» Exercise goal
According to the article below on mortgage approvals, what level did the effective interest rate on newly drawn mortgages reach in July?

» Text block

--- START ---

In a recent statement, the Bank of England (BoE) revealed a notable decrease in net mortgage approvals, along with a rise in effective interest rates. These developments have raised concerns within the housing and lending sectors, as the central bank prepares for its next rate decision on September 21.

According to the BoE’s data, net mortgage approvals dwindled from 54,600 in June to 49,400 in July. This decline caught the market by surprise, as expectations were for a less dramatic drop to 51,000. However, the figures also revealed a silver lining, with remortgaging approvals inching up slightly from 39,100 to 39,300 during the same period.

Furthermore, the BoE reported that the ‘effective’ interest rate, which represents the actual interest rate paid on newly drawn mortgages, increased by three basis points in July, reaching 4.66 percent. These rising rates come at a time when the Bank’s base rate is currently standing at 5.25 percent.

One key figure in the mortgage industry, Nicholas Christofi, Managing Director of Sirius Property Finance, commented on the situation, stating, “The latest figures show that mortgage approvals have fallen to their lowest since the start of this year. This suggests that while the market was starting to gain momentum following the turmoil of last September’s mini budget, 14 consecutive base rate increases are now taking their toll with buyer sentiment starting to wane. It’s important to remember that there is a seasonal element at play during the summer holiday period and this could be a contributing factor behind a reduction in market activity.”

Mark Harris, Chief Executive of mortgage broker SPF Private Clients, added, “The worst of the pain may not be over with the markets expecting the Bank of England to raise the base rate again. Swap rates, which underpin the pricing of fixed-rate mortgages, and have been exceptionally volatile in the past couple of months, have settled down since the encouraging dip in inflation. A number of lenders have been reducing their fixed rates, and borrowers will be hoping others follow suit in the coming weeks.”

David White, Chief Operating Officer at Simply Lending, pointed out a shift in borrower behaviour, saying, “We’ve seen a drop of 31% in mortgage approvals for house purchase during July and August. However, this has largely been offset by an increase in demand for both remortgages and second charge loans as people react to the situation around them and, in many cases, consolidate unsecured debt. As more lenders release favourable product transfer terms, this was to be expected, and we are finding many borrowers are opting to consolidate their current position rather than move home during these uncertain times.”

Finally, Ashley Webb, UK economist at Capital Economics, warned about the continuing impact of rising interest rates, stating, “The drag from higher interest rates on bank lending grew further in July, particularly in the housing market. We think this effect will intensify as the Bank of England presses ahead with another 25 basis points interest rate hike, from 5.25 to 5.5 percent in September and keeps rates there until the second half of 2024. The full impact from the recent surge in mortgage rates is yet to be felt, and housing activity and prices have further to fall in the coming months.”

As the housing market navigates these challenges, all eyes are on the Bank of England’s upcoming rate decision and its potential repercussions for borrowers and lenders alike.

--- END ---

» Supplied data
--- START ---

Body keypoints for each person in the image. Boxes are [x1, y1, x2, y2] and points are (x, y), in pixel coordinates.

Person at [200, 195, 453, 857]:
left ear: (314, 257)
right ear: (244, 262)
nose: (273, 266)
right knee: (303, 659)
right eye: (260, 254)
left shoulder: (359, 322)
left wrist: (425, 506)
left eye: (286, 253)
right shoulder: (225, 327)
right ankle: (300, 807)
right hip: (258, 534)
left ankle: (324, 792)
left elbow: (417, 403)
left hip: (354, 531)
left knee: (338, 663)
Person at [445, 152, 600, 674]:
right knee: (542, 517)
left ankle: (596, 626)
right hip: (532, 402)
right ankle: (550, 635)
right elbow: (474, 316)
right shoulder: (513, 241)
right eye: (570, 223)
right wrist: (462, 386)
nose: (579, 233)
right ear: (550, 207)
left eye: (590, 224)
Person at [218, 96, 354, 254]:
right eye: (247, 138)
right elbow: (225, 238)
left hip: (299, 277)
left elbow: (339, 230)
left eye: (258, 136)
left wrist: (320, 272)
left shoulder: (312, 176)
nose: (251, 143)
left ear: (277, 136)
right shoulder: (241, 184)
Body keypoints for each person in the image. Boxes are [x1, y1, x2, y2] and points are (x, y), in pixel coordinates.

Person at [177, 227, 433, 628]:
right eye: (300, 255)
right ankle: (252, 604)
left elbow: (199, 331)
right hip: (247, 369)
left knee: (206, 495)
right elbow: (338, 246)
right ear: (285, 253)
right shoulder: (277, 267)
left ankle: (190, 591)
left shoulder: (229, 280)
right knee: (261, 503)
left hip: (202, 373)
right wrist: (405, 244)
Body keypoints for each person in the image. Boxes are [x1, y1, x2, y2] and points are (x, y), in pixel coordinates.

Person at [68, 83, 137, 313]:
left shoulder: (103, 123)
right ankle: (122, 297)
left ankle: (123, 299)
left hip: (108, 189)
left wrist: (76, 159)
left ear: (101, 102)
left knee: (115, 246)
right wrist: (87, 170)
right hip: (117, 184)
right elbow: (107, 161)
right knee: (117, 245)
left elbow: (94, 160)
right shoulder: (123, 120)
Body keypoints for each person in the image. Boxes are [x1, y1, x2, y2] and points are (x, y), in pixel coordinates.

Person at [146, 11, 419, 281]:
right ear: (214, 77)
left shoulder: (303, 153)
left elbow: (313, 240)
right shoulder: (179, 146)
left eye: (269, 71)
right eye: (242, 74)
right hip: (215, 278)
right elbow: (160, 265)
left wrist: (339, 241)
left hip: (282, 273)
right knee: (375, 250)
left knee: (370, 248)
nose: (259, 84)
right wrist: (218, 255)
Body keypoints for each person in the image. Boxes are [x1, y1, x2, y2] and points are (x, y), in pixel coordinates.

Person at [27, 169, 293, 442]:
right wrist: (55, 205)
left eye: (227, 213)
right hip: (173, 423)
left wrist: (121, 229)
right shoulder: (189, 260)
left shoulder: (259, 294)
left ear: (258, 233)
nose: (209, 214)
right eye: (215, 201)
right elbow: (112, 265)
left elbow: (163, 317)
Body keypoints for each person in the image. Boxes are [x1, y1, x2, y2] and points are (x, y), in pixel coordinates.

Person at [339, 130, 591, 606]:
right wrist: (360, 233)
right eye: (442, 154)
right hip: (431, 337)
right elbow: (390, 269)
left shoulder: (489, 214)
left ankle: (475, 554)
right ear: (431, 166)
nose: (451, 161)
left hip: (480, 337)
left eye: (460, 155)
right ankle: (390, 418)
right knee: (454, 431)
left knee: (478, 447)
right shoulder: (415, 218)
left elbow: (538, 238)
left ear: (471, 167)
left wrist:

--- END ---

» Response box
4.66 percent